That is the question Mood Media attempted to answer in its study titled, “The State of Brick and Mortar: 2017.”

There are all kinds of ways for loyalty marketers to enhance customer engagement, the overall customer experience, and, ultimately, brand advocacy. And for many people, the right music can make all the difference in the world when it comes to what constitutes a great customer experience.

Mood Media conducted a quantitative study that surveyed more than 11,000 consumers in nine countries across the globe to better understand the evolution of in-store customer experience. What’s more, Mood Media officials wanted to learn why consumers might choose brick and mortar over online, what they most enjoy (and don’t enjoy) about the in-store experience, and what most motivates or influences them in the physical store.

In addition, the study explored the influence of a store’s atmosphere–including music–on the overall shopping experience as well as how consumers are using their mobile devices while shopping.

Here are some key takeaways from the study:

72 percent of U.S. consumers cite “the ability to touch, feel and try products” as their top reason for shopping brick & mortar. This lines up with global results, with 78 percent of consumers surveyed worldwide citing this as their number one reason for shopping in-store.

In-store frustrations remain: Waiting in line is the top in-store frustration for US shoppers, at 60 percent, with items or sizes being out of stock coming in second (at 47 percent). One way to combat this? Of those surveyed in the U.S., 77 percent say waiting in line is less dull if music is playing.
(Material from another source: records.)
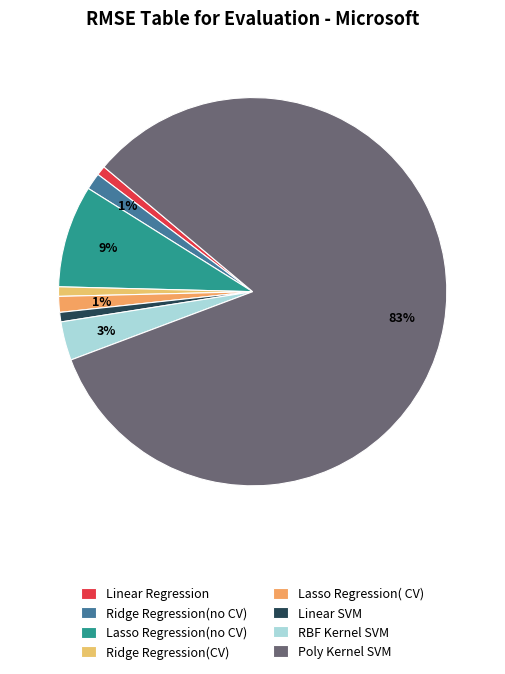

Count the number of slices in the pie.

8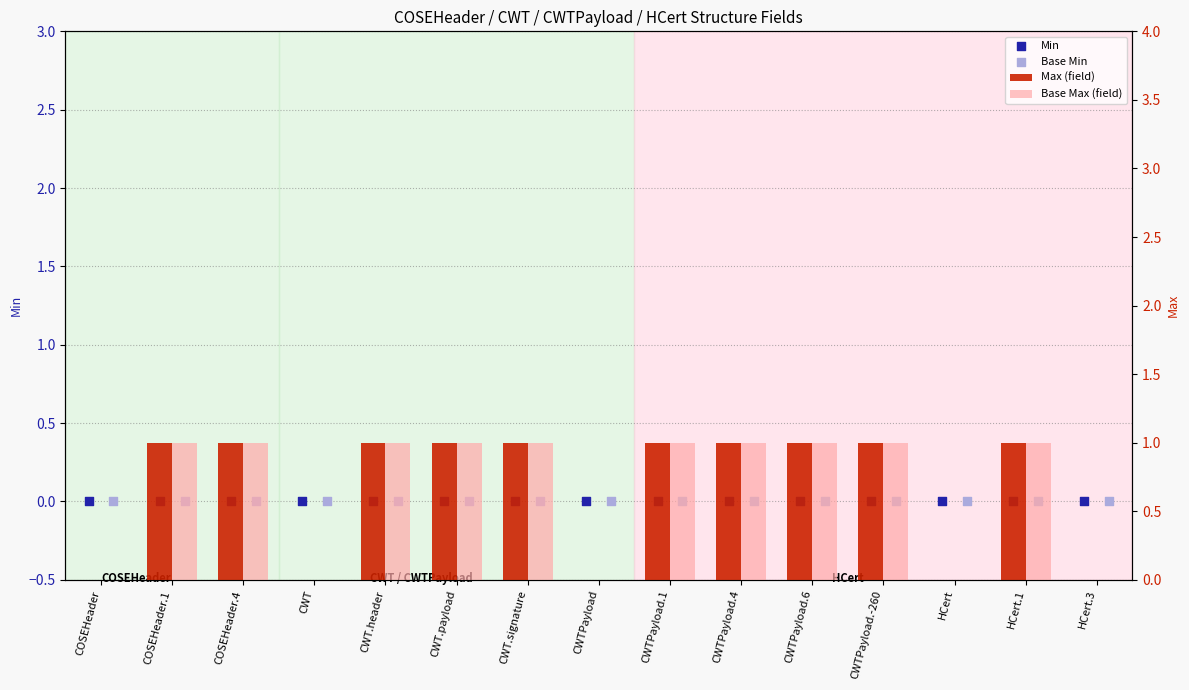

Which series contains the lowest Y value?

Min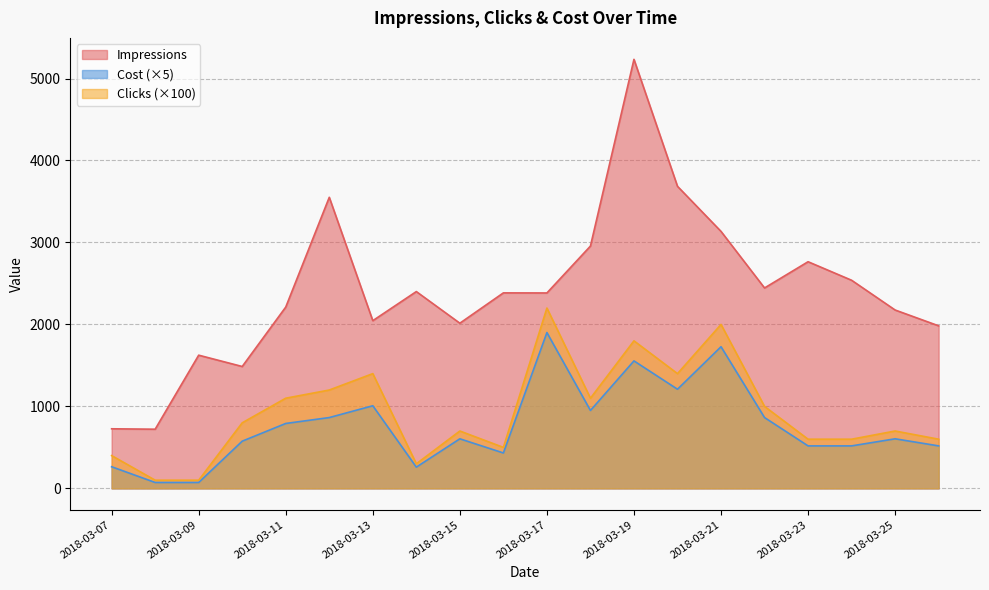

At 2018-03-07, list the series in order from largest to smallest.

Impressions, Clicks (×100), Cost (×5)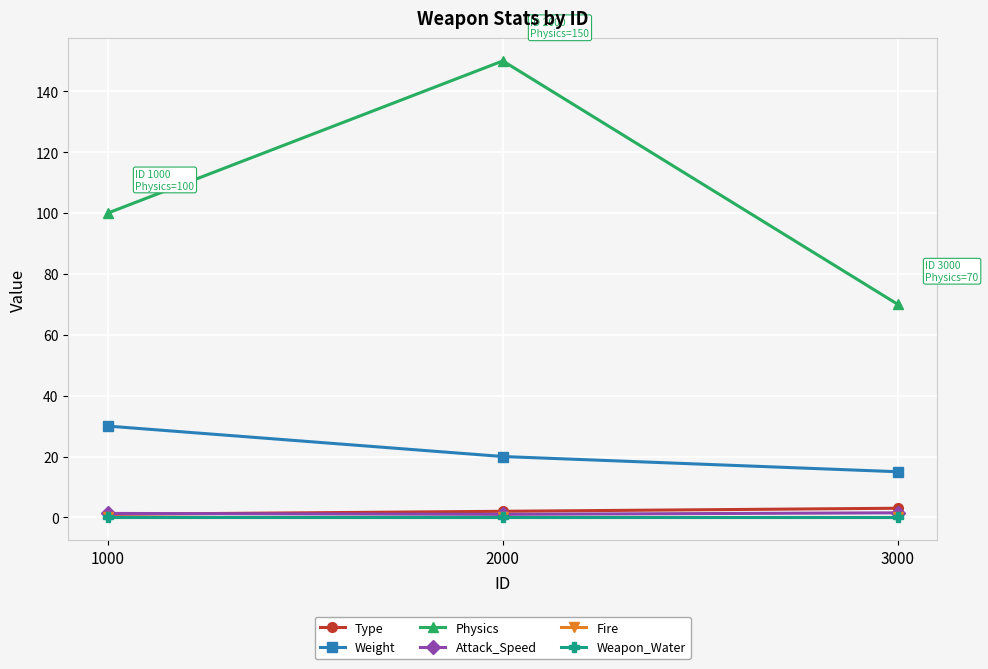

What is the value of the Type point at the 2nd from the left?

2.0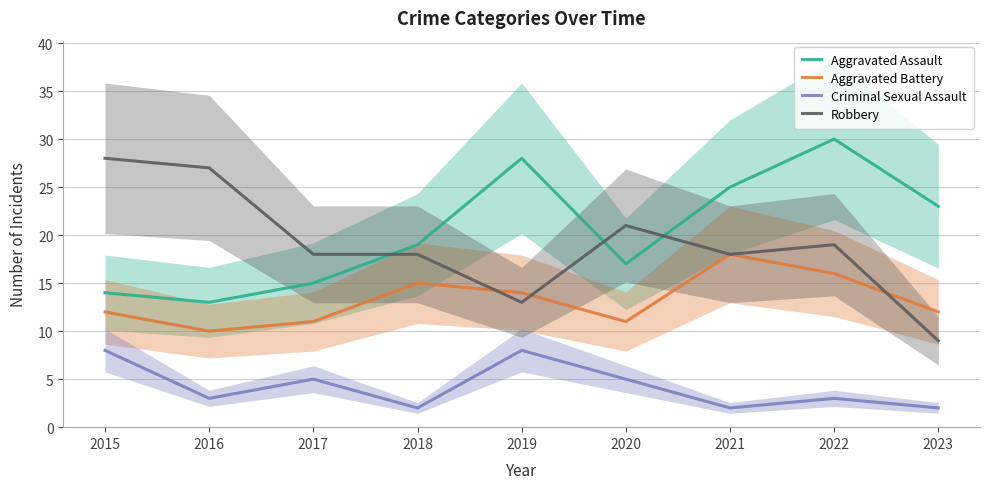

Which series has the largest range (max minus min)?

Robbery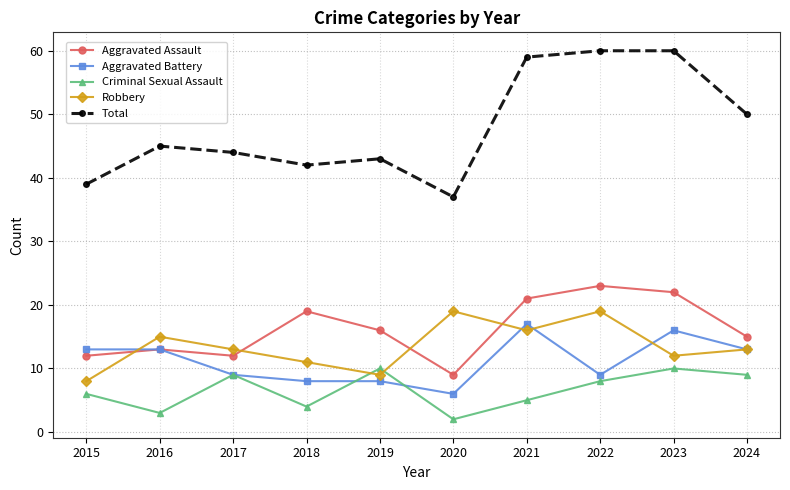

Count the number of data series in this chart.

5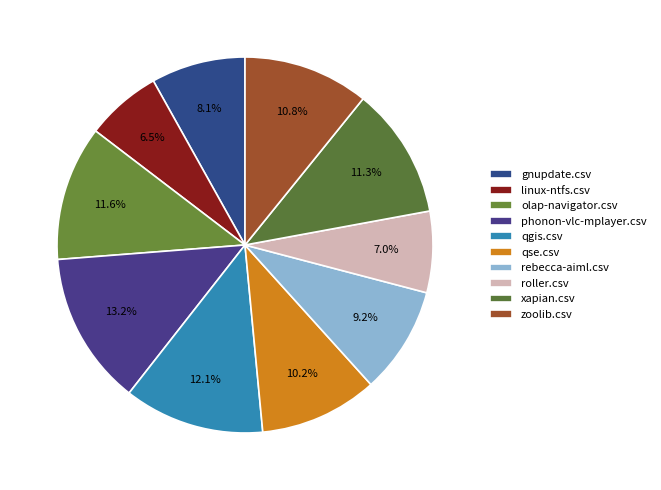

Which has a higher value, linux-ntfs.csv or xapian.csv?

xapian.csv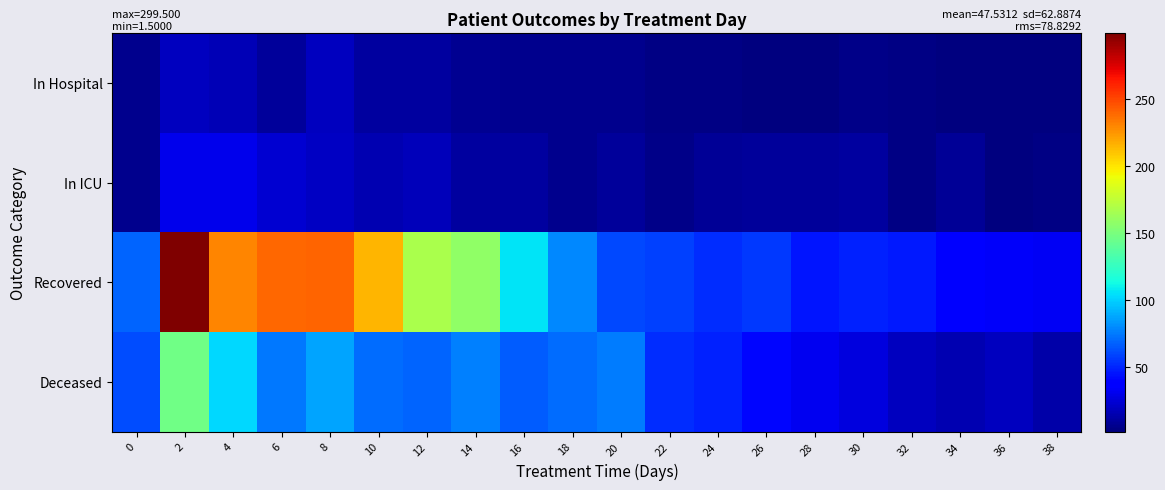

Reading left to right, list all the values displayed in this chart.

In Hospital: 0=5.0	2=18.5	4=16.0	6=9.5	8=18.5	10=10.0	12=10.0	14=7.0	16=5.5	18=5.0	20=5.0	22=3.5	24=3.0	26=2.5	28=2.5	30=4.0	32=3.5	34=1.5	36=1.5	38=2.0
In ICU: 0=5.0	2=30.0	4=30.5	6=23.0	8=20.0	10=14.5	12=17.0	14=10.0	16=10.0	18=5.0	20=9.0	22=4.0	24=7.5	26=9.0	28=9.0	30=10.0	32=3.5	34=7.5	36=2.0	38=3.5
Recovered: 0=68.5	2=299.5	4=230.5	6=240.0	8=241.0	10=215.0	12=167.0	14=158.0	16=105.5	18=78.5	20=60.5	22=58.0	24=52.5	26=55.5	28=45.5	30=49.0	32=46.0	34=39.0	36=33.5	38=32.5
Deceased: 0=61.5	2=146.0	4=102.5	6=74.0	8=87.5	10=71.0	12=69.0	14=77.0	16=66.5	18=70.5	20=75.0	22=52.0	24=49.0	26=41.0	28=31.0	30=26.0	32=18.0	34=15.0	36=18.0	38=12.5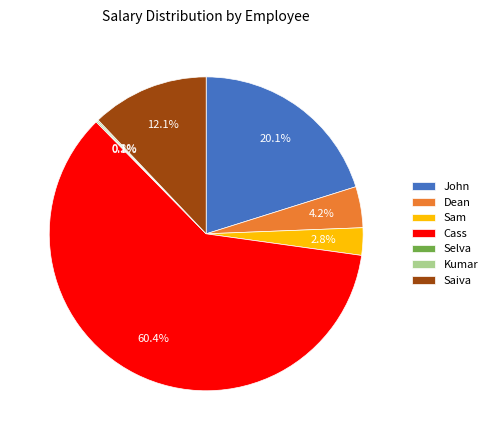

Is there a majority slice in this chart?

Yes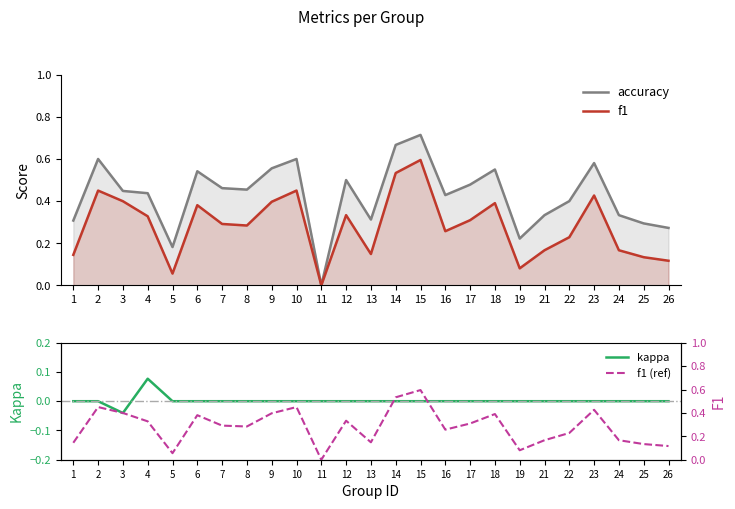

Where is kappa nearest to the value 0?

1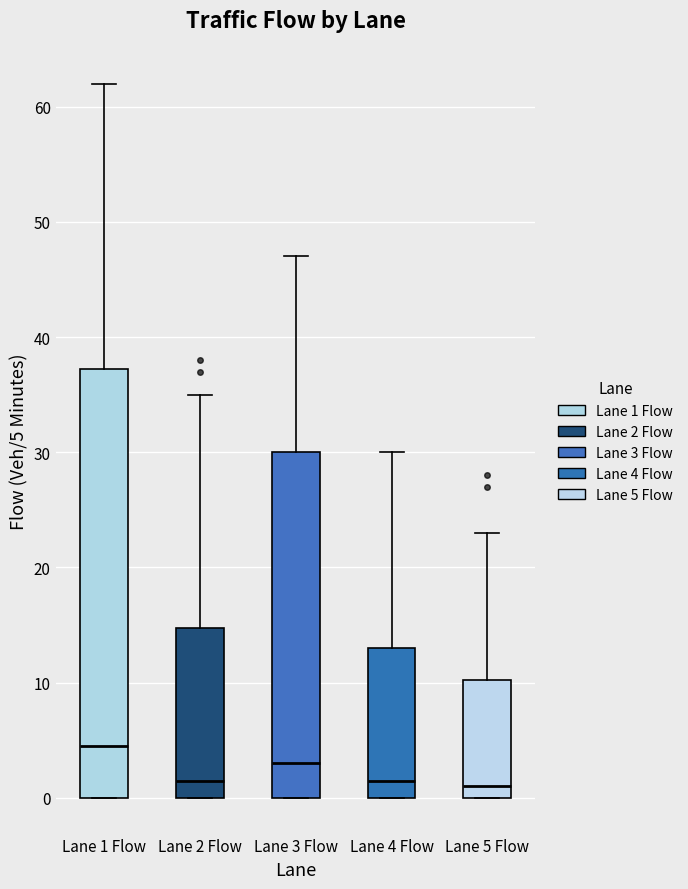

Reading left to right, read every box against the y-axis: the position of its median line, the range the box covers, and the ends of its whiskers. The values are not printed on the chart, so give them approximately, as read against the axis.

Lane 1 Flow: median 5, box 0 to 37, whiskers 0 to 62
Lane 2 Flow: median 2, box 0 to 15, whiskers 0 to 35
Lane 3 Flow: median 3, box 0 to 30, whiskers 0 to 47
Lane 4 Flow: median 2, box 0 to 13, whiskers 0 to 30
Lane 5 Flow: median 1, box 0 to 10, whiskers 0 to 23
Music is a crucial ingredient: If a store is playing music, 84 percent of U.S. consumers cite that “the shopping experience is more enjoyable,” 81 percent say that their “mood is lifted,” and 70 percent express that they “feel like it’s a brand they can relate and connect to.”

Consumers want to be a part of the in-store experience: Nearly half of U.S. respondents (46 percent) confirmed that they would like to be able to influence the music playing in-store.

Most impulse buys aren’t triggered by accident: When it comes to making unplanned purchases, 54 percent of Americans cite that “discounts and promotions” most influence their impulse buys, while 37 percent cite “feeling in the right mood” as their top driver.

Mobile devices are increasingly used as shopping tools: 50 percent of US consumers surveyed would like to receive immediately redeemable discounts pushed to their phones while in-store. Interest in receiving among 18-24-year-olds came in even higher, at 67 percent.

Atmosphere matters: In the U.S., those aged 18-24 rate the “atmosphere and experience” to be more important than any other age group, with one in three citing it as a top reason they choose in-store over online shopping.

A branded atmosphere with attention to detail matters: When music is partnered with visuals and scent to create a branded in-store atmosphere, 59 percent of Americans surveyed say they’re more likely to “revisit” (72 percent of those aged 18-24), and 54 percent say they’re more likely to “recommend the place to others” (65 percent of those aged 18-24). Furthermore, 60 percent of 18-24-year-olds cited that an enjoyable, branded in-store atmosphere would make them more likely to “stay (and shop) in the store longer.”